◆ THE TASK ◆
Once the line containing "aldybės teritorijos bendrajam" is found in the entries below, reproduce it and every line after it, stopping at and including the line containing "Terbukti, laba bersih"; reproduce nothing else, and keep each line exact.

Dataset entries
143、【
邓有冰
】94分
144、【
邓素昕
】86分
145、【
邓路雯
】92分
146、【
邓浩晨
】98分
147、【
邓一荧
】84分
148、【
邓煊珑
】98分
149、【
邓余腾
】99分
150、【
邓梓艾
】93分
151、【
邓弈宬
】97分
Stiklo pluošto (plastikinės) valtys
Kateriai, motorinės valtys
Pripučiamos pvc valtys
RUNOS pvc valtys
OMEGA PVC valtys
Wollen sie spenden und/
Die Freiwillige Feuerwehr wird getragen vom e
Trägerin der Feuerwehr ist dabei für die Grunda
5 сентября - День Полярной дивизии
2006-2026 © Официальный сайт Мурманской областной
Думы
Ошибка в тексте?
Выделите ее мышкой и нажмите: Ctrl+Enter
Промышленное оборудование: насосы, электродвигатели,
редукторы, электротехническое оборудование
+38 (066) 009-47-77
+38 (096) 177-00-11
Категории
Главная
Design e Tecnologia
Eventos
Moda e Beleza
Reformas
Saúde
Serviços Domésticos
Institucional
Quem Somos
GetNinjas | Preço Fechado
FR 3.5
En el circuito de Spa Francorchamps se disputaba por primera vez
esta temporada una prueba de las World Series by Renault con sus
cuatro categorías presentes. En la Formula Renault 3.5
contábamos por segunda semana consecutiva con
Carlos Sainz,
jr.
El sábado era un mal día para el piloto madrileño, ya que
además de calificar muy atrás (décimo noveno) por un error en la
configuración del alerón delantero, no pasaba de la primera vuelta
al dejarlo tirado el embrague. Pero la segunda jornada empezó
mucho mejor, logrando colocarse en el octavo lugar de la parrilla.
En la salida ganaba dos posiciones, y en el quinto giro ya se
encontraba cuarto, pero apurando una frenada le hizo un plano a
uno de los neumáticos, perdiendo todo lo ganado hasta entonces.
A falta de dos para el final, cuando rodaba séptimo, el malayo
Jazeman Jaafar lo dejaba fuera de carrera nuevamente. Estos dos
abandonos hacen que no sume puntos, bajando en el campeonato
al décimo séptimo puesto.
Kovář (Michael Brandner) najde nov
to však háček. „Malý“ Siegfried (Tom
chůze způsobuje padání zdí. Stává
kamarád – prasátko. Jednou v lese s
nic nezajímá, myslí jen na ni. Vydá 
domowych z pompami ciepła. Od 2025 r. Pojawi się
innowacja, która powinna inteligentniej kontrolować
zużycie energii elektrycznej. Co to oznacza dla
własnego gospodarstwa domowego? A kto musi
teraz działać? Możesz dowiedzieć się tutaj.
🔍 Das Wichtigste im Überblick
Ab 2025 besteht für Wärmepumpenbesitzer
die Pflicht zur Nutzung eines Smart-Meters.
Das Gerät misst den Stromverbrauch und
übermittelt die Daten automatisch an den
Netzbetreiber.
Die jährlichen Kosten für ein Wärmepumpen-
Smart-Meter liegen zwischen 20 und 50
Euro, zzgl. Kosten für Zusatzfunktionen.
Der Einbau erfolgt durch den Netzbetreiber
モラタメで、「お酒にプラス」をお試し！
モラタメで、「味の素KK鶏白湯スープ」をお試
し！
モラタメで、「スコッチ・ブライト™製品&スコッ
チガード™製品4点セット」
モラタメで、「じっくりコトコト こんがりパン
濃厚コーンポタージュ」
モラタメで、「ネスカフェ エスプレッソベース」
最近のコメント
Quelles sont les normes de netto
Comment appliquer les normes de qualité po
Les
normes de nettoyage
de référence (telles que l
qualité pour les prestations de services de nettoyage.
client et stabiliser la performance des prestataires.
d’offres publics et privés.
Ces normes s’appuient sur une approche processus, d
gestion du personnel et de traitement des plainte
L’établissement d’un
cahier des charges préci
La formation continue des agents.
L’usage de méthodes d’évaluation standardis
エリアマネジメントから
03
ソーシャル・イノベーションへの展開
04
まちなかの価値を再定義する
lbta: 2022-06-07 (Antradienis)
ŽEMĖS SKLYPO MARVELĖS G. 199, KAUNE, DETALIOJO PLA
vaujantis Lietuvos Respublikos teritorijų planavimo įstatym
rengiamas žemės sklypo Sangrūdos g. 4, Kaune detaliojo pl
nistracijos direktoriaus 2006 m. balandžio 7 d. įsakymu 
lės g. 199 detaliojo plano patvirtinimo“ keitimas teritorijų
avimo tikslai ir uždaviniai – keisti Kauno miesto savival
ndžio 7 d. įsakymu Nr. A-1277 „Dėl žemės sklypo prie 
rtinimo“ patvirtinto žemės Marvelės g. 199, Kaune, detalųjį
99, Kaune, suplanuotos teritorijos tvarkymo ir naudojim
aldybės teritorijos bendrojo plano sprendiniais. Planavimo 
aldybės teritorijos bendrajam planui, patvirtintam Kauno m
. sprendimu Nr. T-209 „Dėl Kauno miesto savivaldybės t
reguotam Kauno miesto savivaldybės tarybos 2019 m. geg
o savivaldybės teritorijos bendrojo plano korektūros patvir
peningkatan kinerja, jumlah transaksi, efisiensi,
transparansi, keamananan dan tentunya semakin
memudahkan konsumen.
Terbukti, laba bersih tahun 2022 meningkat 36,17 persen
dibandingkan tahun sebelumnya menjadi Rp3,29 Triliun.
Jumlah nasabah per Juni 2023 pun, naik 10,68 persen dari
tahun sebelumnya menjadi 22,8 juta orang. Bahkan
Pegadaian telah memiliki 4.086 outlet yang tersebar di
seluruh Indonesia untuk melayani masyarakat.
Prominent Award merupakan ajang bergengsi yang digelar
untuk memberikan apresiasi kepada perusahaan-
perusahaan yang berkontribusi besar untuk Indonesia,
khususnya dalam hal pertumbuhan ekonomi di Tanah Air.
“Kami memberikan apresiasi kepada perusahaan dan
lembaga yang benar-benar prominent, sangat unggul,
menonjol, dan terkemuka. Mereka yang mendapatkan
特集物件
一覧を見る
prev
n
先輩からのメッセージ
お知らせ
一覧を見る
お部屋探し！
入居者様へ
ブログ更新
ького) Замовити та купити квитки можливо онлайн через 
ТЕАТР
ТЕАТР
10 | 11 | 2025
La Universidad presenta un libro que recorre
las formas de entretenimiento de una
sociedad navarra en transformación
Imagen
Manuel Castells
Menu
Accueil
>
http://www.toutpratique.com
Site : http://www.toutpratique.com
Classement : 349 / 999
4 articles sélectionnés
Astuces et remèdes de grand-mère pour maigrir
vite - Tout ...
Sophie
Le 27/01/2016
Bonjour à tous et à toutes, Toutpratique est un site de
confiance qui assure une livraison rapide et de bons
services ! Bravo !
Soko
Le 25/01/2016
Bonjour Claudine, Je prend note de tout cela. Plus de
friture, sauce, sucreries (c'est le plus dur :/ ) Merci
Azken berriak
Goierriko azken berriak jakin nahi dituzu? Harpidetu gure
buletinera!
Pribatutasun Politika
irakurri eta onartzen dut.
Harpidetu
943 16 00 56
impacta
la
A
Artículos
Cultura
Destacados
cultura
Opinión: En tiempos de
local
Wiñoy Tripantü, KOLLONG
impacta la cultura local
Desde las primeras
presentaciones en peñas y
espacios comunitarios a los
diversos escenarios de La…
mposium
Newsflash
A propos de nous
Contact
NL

◆ EXERCISE OUTPUT ◆
aldybės teritorijos bendrajam planui, patvirtintam Kauno m
. sprendimu Nr. T-209 „Dėl Kauno miesto savivaldybės t
reguotam Kauno miesto savivaldybės tarybos 2019 m. geg
o savivaldybės teritorijos bendrojo plano korektūros patvir
peningkatan kinerja, jumlah transaksi, efisiensi,
transparansi, keamananan dan tentunya semakin
memudahkan konsumen.
Terbukti, laba bersih tahun 2022 meningkat 36,17 persen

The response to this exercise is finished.